Many nonprofits, moreover, are increasing commercialization by establishing for-profit subsidiaries. A national news service reported in 2014, for example, on nonprofit community health centers and hospital systems that have established for-profit insurance plans to compete for patients covered by Medicaid managed care and the ACA. A consortium of community health centers in Maryland, in partnership with Johns Hopkins Medicine, organized a for-profit plan that earned nearly $12 million in 2013. The chief executive of the consortium explained to a reporter that “we are trying to move up the food chain to get better in line for revenue.”69 Again, the paradox persists.

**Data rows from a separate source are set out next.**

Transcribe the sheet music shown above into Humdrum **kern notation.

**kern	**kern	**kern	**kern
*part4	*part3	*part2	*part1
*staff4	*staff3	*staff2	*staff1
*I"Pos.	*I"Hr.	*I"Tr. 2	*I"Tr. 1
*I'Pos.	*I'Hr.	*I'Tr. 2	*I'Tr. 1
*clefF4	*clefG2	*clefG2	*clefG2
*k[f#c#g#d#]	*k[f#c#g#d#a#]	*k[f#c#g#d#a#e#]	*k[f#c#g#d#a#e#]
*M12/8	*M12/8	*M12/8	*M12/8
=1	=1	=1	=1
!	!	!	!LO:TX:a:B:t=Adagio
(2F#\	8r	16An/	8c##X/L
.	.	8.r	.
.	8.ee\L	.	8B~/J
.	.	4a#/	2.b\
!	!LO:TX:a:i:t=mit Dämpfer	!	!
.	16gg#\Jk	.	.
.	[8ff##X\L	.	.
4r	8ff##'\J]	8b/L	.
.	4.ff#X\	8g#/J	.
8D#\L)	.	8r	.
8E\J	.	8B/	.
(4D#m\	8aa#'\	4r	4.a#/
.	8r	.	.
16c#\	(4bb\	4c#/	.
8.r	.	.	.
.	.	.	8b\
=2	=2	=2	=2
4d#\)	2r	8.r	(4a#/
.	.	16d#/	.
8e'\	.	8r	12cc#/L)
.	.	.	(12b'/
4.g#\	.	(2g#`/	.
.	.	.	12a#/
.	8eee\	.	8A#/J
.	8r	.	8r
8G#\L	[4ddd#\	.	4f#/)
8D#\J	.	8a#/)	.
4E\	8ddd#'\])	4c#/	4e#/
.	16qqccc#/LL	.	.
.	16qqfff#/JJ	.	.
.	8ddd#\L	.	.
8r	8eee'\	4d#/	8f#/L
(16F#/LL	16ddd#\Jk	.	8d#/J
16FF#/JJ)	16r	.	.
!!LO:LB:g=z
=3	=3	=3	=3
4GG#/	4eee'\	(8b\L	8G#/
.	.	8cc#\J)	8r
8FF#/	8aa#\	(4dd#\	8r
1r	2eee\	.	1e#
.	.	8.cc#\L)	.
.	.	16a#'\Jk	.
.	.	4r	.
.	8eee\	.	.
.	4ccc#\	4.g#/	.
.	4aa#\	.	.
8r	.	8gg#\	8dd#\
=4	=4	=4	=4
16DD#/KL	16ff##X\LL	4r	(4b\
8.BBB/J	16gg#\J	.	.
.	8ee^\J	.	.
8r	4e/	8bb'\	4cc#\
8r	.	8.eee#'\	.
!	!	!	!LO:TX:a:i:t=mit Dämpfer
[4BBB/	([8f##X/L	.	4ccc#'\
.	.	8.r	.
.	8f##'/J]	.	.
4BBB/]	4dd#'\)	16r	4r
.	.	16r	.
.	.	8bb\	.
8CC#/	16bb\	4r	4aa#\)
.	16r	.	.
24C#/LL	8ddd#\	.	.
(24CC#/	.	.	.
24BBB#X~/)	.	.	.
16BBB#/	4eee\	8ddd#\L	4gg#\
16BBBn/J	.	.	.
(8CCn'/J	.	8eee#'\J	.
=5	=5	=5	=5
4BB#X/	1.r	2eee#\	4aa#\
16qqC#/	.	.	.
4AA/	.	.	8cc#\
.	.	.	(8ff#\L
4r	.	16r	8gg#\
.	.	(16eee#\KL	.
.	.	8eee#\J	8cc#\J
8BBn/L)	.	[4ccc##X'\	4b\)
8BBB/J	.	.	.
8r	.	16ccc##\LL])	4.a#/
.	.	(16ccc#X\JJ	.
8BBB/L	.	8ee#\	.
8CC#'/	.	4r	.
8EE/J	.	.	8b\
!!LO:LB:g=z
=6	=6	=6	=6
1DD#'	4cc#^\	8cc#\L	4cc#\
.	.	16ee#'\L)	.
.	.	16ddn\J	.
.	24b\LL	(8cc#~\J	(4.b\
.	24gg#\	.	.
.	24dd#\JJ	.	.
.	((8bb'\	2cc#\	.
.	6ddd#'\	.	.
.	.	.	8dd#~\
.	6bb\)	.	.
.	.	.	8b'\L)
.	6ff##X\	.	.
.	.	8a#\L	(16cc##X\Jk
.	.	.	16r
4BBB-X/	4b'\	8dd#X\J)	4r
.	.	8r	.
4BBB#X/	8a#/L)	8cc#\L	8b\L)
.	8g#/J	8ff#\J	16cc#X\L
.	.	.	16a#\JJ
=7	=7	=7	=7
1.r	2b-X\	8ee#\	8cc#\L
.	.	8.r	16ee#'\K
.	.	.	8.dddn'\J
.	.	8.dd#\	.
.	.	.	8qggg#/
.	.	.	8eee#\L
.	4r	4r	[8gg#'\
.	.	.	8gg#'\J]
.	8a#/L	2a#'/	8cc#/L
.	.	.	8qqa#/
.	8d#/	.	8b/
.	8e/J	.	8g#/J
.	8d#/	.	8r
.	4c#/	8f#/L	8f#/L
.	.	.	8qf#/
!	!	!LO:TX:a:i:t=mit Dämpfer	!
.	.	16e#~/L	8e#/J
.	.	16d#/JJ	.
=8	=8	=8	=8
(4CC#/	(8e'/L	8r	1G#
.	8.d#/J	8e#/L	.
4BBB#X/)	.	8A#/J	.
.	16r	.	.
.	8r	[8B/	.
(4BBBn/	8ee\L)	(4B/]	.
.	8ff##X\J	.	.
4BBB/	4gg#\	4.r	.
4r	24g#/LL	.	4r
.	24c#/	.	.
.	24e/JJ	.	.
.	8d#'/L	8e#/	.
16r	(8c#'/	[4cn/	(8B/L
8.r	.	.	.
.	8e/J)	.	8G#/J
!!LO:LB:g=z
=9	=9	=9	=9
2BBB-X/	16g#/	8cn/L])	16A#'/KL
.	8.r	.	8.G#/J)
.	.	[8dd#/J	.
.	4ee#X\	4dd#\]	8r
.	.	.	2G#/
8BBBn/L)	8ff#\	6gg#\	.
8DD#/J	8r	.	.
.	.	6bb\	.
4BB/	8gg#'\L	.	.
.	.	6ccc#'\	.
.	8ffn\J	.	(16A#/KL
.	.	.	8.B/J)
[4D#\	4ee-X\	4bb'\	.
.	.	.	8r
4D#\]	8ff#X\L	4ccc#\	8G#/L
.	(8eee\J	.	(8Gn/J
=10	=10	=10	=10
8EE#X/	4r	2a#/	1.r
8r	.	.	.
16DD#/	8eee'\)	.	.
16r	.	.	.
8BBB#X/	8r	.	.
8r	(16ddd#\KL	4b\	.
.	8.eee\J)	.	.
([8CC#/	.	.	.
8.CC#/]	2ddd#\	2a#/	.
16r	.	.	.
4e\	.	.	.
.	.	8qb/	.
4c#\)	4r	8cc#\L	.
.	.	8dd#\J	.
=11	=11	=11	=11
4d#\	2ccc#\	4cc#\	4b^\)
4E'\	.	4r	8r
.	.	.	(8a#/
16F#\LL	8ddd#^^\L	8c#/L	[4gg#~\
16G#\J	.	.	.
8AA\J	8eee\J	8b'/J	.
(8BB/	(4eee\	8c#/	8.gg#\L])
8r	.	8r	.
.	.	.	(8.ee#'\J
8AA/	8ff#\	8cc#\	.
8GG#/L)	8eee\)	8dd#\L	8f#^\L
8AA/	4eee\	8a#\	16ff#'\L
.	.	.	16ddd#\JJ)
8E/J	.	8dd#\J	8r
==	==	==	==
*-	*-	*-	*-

An association of nonprofit organizations in health care has proposed that Congress and the IRS strengthen regulations for accountability. In April 2014, the president of the Alliance for Advancing Nonprofit Health Care recommended new federal policy requiring nonprofits “to demonstrate that the costs of the special benefits/subsidies they provide equal or exceed the monetary value of their federal tax exemption.”70 Less than a year earlier, however, hospital associations and their allies had persuaded the IRS to weaken proposed regulations to implement the new section, 501(r), on reporting community benefits that the ACA added to the Internal Revenue Code. The final regulations implementing the new section do not require nonprofit hospitals and systems to justify the expertise or the data they use to assess and prioritize their communities’ health needs. But the IRS does require hospitals to coordinate with state and local departments of health. David Kindig, who is alert to the commercialization of nonprofits, told me in May 2014 that this requirement has contributed to improved population health in some communities.71
In sum, the policy paradox that has incentivized both the growth and the commercialization of nonprofit organizations for more than a century remains a prominent characteristic of American health policy. Some aspects of the ACA, reinforced by extensive media coverage of the generous salaries earned by executives of nonprofits in the health sector and physicians who practice in them, may be persuading some participants in the governance of health affairs to support restraints on the commercialization of nonprofits. The politics of governing the health sector will decide the future of this policy paradox, just as they have been responsible for its past.
Acknowledgments
I thank the 4 persons who reviewed the article for this journal for their insights, and I particularly appreciate the comments and patience of the journal's editor-in-chief, Howard Markel, who has nurtured this article since its origins as a lecture at an academic medical center.
Funding/Support
None.
Conflict of Interest Disclosures
I have completed and submitted the ICMJE Form for Disclosure of Potential Conflicts of Interest. No financial disclosures were reported. I have disclosed in the article any potential conflicts of intellectual and even political interests that may reflect my values and work as a policymaker, a policy implementer, and a member of governing boards of nonprofit and public organizations.